**JOB**
The output is the lines below from the one with "X557Y83D01*" through the one with "X640Y77D01*", both included, printed exactly and with no other line.

[[ DATA LISTING open ]]

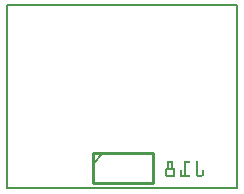
<source format=gbo>
G04 MADE WITH FRITZING*
G04 WWW.FRITZING.ORG*
G04 DOUBLE SIDED*
G04 HOLES PLATED*
G04 CONTOUR ON CENTER OF CONTOUR VECTOR*
%ASAXBY*%
%FSLAX23Y23*%
%MOIN*%
%OFA0B0*%
%SFA1.0B1.0*%
%ADD10R,0.775079X0.617433X0.759079X0.601433*%
%ADD11C,0.008000*%
%ADD12C,0.010000*%
%ADD13C,0.005000*%
%ADD14R,0.001000X0.001000*%
%LNSILK0*%
G90*
G70*
G54D11*
X4Y613D02*
X771Y613D01*
X771Y4D01*
X4Y4D01*
X4Y613D01*
D02*
G54D12*
X290Y120D02*
X490Y120D01*
D02*
X490Y120D02*
X490Y20D01*
D02*
X490Y20D02*
X290Y20D01*
D02*
X290Y20D02*
X290Y120D01*
G54D13*
D02*
X325Y120D02*
X290Y85D01*
G54D14*
X539Y95D02*
X555Y95D01*
X594Y95D02*
X612Y95D01*
X636Y95D02*
X639Y95D01*
X538Y94D02*
X557Y94D01*
X594Y94D02*
X613Y94D01*
X635Y94D02*
X640Y94D01*
X538Y93D02*
X557Y93D01*
X594Y93D02*
X614Y93D01*
X634Y93D02*
X640Y93D01*
X538Y92D02*
X557Y92D01*
X594Y92D02*
X614Y92D01*
X634Y92D02*
X640Y92D01*
X538Y91D02*
X557Y91D01*
X594Y91D02*
X614Y91D01*
X634Y91D02*
X640Y91D01*
X538Y90D02*
X557Y90D01*
X594Y90D02*
X613Y90D01*
X634Y90D02*
X640Y90D01*
X538Y89D02*
X557Y89D01*
X594Y89D02*
X612Y89D01*
X634Y89D02*
X640Y89D01*
X538Y88D02*
X544Y88D01*
X551Y88D02*
X557Y88D01*
X594Y88D02*
X600Y88D01*
X634Y88D02*
X640Y88D01*
X538Y87D02*
X544Y87D01*
X551Y87D02*
X557Y87D01*
X594Y87D02*
X600Y87D01*
X634Y87D02*
X640Y87D01*
X538Y86D02*
X544Y86D01*
X551Y86D02*
X557Y86D01*
X594Y86D02*
X600Y86D01*
X634Y86D02*
X640Y86D01*
X538Y85D02*
X544Y85D01*
X551Y85D02*
X557Y85D01*
X594Y85D02*
X600Y85D01*
X634Y85D02*
X640Y85D01*
X538Y84D02*
X544Y84D01*
X551Y84D02*
X557Y84D01*
X594Y84D02*
X600Y84D01*
X634Y84D02*
X640Y84D01*
X538Y83D02*
X544Y83D01*
X551Y83D02*
X557Y83D01*
X594Y83D02*
X600Y83D01*
X634Y83D02*
X640Y83D01*
X538Y82D02*
X544Y82D01*
X551Y82D02*
X557Y82D01*
X594Y82D02*
X600Y82D01*
X634Y82D02*
X640Y82D01*
X538Y81D02*
X544Y81D01*
X551Y81D02*
X557Y81D01*
X594Y81D02*
X600Y81D01*
X634Y81D02*
X640Y81D01*
X538Y80D02*
X544Y80D01*
X551Y80D02*
X557Y80D01*
X594Y80D02*
X600Y80D01*
X634Y80D02*
X640Y80D01*
X538Y79D02*
X544Y79D01*
X551Y79D02*
X557Y79D01*
X594Y79D02*
X600Y79D01*
X634Y79D02*
X640Y79D01*
X538Y78D02*
X544Y78D01*
X551Y78D02*
X557Y78D01*
X594Y78D02*
X600Y78D01*
X634Y78D02*
X640Y78D01*
X538Y77D02*
X544Y77D01*
X551Y77D02*
X557Y77D01*
X594Y77D02*
X600Y77D01*
X634Y77D02*
X640Y77D01*
X538Y76D02*
X544Y76D01*
X551Y76D02*
X557Y76D01*
X594Y76D02*
X600Y76D01*
X634Y76D02*
X640Y76D01*
X538Y75D02*
X544Y75D01*
X551Y75D02*
X557Y75D01*
X594Y75D02*
X600Y75D01*
X634Y75D02*
X640Y75D01*
X538Y74D02*
X544Y74D01*
X551Y74D02*
X557Y74D01*
X594Y74D02*
X600Y74D01*
X634Y74D02*
X640Y74D01*
X538Y73D02*
X544Y73D01*
X551Y73D02*
X557Y73D01*
X594Y73D02*
X600Y73D01*
X634Y73D02*
X640Y73D01*
X537Y72D02*
X544Y72D01*
X551Y72D02*
X557Y72D01*
X594Y72D02*
X600Y72D01*
X634Y72D02*
X640Y72D01*
X534Y71D02*
X561Y71D01*
X594Y71D02*
X600Y71D01*
X634Y71D02*
X640Y71D01*
X533Y70D02*
X562Y70D01*
X594Y70D02*
X600Y70D01*
X634Y70D02*
X640Y70D01*
X532Y69D02*
X563Y69D01*
X594Y69D02*
X600Y69D01*
X634Y69D02*
X640Y69D01*
X531Y68D02*
X564Y68D01*
X594Y68D02*
X600Y68D01*
X634Y68D02*
X640Y68D01*
X531Y67D02*
X564Y67D01*
X594Y67D02*
X600Y67D01*
X634Y67D02*
X640Y67D01*
X531Y66D02*
X564Y66D01*
X594Y66D02*
X600Y66D01*
X634Y66D02*
X640Y66D01*
X657Y66D02*
X658Y66D01*
X531Y65D02*
X537Y65D01*
X558Y65D02*
X564Y65D01*
X582Y65D02*
X586Y65D01*
X594Y65D02*
X600Y65D01*
X634Y65D02*
X640Y65D01*
X655Y65D02*
X660Y65D01*
X531Y64D02*
X537Y64D01*
X558Y64D02*
X564Y64D01*
X581Y64D02*
X586Y64D01*
X594Y64D02*
X600Y64D01*
X634Y64D02*
X640Y64D01*
X655Y64D02*
X660Y64D01*
X531Y63D02*
X537Y63D01*
X558Y63D02*
X564Y63D01*
X581Y63D02*
X587Y63D01*
X594Y63D02*
X600Y63D01*
X634Y63D02*
X640Y63D01*
X655Y63D02*
X661Y63D01*
X531Y62D02*
X537Y62D01*
X558Y62D02*
X564Y62D01*
X581Y62D02*
X587Y62D01*
X594Y62D02*
X600Y62D01*
X634Y62D02*
X640Y62D01*
X655Y62D02*
X661Y62D01*
X531Y61D02*
X537Y61D01*
X558Y61D02*
X564Y61D01*
X581Y61D02*
X587Y61D01*
X594Y61D02*
X600Y61D01*
X634Y61D02*
X640Y61D01*
X655Y61D02*
X661Y61D01*
X531Y60D02*
X537Y60D01*
X558Y60D02*
X564Y60D01*
X581Y60D02*
X587Y60D01*
X594Y60D02*
X600Y60D01*
X634Y60D02*
X640Y60D01*
X655Y60D02*
X661Y60D01*
X531Y59D02*
X537Y59D01*
X558Y59D02*
X564Y59D01*
X581Y59D02*
X587Y59D01*
X594Y59D02*
X600Y59D01*
X634Y59D02*
X640Y59D01*
X655Y59D02*
X661Y59D01*
X531Y58D02*
X537Y58D01*
X558Y58D02*
X564Y58D01*
X581Y58D02*
X587Y58D01*
X594Y58D02*
X600Y58D01*
X634Y58D02*
X640Y58D01*
X655Y58D02*
X661Y58D01*
X531Y57D02*
X537Y57D01*
X558Y57D02*
X564Y57D01*
X581Y57D02*
X587Y57D01*
X594Y57D02*
X600Y57D01*
X634Y57D02*
X640Y57D01*
X655Y57D02*
X661Y57D01*
X531Y56D02*
X537Y56D01*
X558Y56D02*
X564Y56D01*
X581Y56D02*
X587Y56D01*
X594Y56D02*
X600Y56D01*
X634Y56D02*
X640Y56D01*
X655Y56D02*
X661Y56D01*
X531Y55D02*
X537Y55D01*
X558Y55D02*
X564Y55D01*
X581Y55D02*
X587Y55D01*
X594Y55D02*
X600Y55D01*
X634Y55D02*
X640Y55D01*
X655Y55D02*
X661Y55D01*
X531Y54D02*
X537Y54D01*
X558Y54D02*
X564Y54D01*
X581Y54D02*
X587Y54D01*
X594Y54D02*
X600Y54D01*
X634Y54D02*
X640Y54D01*
X655Y54D02*
X661Y54D01*
X531Y53D02*
X537Y53D01*
X558Y53D02*
X564Y53D01*
X581Y53D02*
X587Y53D01*
X594Y53D02*
X600Y53D01*
X634Y53D02*
X640Y53D01*
X655Y53D02*
X661Y53D01*
X531Y52D02*
X537Y52D01*
X558Y52D02*
X564Y52D01*
X581Y52D02*
X587Y52D01*
X594Y52D02*
X600Y52D01*
X634Y52D02*
X640Y52D01*
X654Y52D02*
X661Y52D01*
X531Y51D02*
X537Y51D01*
X558Y51D02*
X564Y51D01*
X581Y51D02*
X587Y51D01*
X594Y51D02*
X600Y51D01*
X634Y51D02*
X640Y51D01*
X654Y51D02*
X660Y51D01*
X531Y50D02*
X537Y50D01*
X558Y50D02*
X564Y50D01*
X581Y50D02*
X587Y50D01*
X594Y50D02*
X600Y50D01*
X634Y50D02*
X641Y50D01*
X654Y50D02*
X660Y50D01*
X531Y49D02*
X537Y49D01*
X558Y49D02*
X564Y49D01*
X581Y49D02*
X587Y49D01*
X594Y49D02*
X600Y49D01*
X635Y49D02*
X642Y49D01*
X653Y49D02*
X660Y49D01*
X531Y48D02*
X564Y48D01*
X581Y48D02*
X612Y48D01*
X635Y48D02*
X660Y48D01*
X531Y47D02*
X564Y47D01*
X581Y47D02*
X613Y47D01*
X635Y47D02*
X659Y47D01*
X531Y46D02*
X564Y46D01*
X581Y46D02*
X614Y46D01*
X636Y46D02*
X659Y46D01*
X532Y45D02*
X563Y45D01*
X581Y45D02*
X614Y45D01*
X637Y45D02*
X658Y45D01*
X532Y44D02*
X563Y44D01*
X581Y44D02*
X614Y44D01*
X638Y44D02*
X657Y44D01*
X533Y43D02*
X562Y43D01*
X581Y43D02*
X613Y43D01*
X639Y43D02*
X655Y43D01*
X535Y42D02*
X560Y42D01*
X582Y42D02*
X612Y42D01*
X642Y42D02*
X653Y42D01*
D02*
G04 End of Silk0*
M02*
</source>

[[ DATA LISTING closed ]]

**WRITTEN SOLUTION**
X557Y83D01*
X594Y83D02*
X600Y83D01*
X634Y83D02*
X640Y83D01*
X538Y82D02*
X544Y82D01*
X551Y82D02*
X557Y82D01*
X594Y82D02*
X600Y82D01*
X634Y82D02*
X640Y82D01*
X538Y81D02*
X544Y81D01*
X551Y81D02*
X557Y81D01*
X594Y81D02*
X600Y81D01*
X634Y81D02*
X640Y81D01*
X538Y80D02*
X544Y80D01*
X551Y80D02*
X557Y80D01*
X594Y80D02*
X600Y80D01*
X634Y80D02*
X640Y80D01*
X538Y79D02*
X544Y79D01*
X551Y79D02*
X557Y79D01*
X594Y79D02*
X600Y79D01*
X634Y79D02*
X640Y79D01*
X538Y78D02*
X544Y78D01*
X551Y78D02*
X557Y78D01*
X594Y78D02*
X600Y78D01*
X634Y78D02*
X640Y78D01*
X538Y77D02*
X544Y77D01*
X551Y77D02*
X557Y77D01*
X594Y77D02*
X600Y77D01*
X634Y77D02*
X640Y77D01*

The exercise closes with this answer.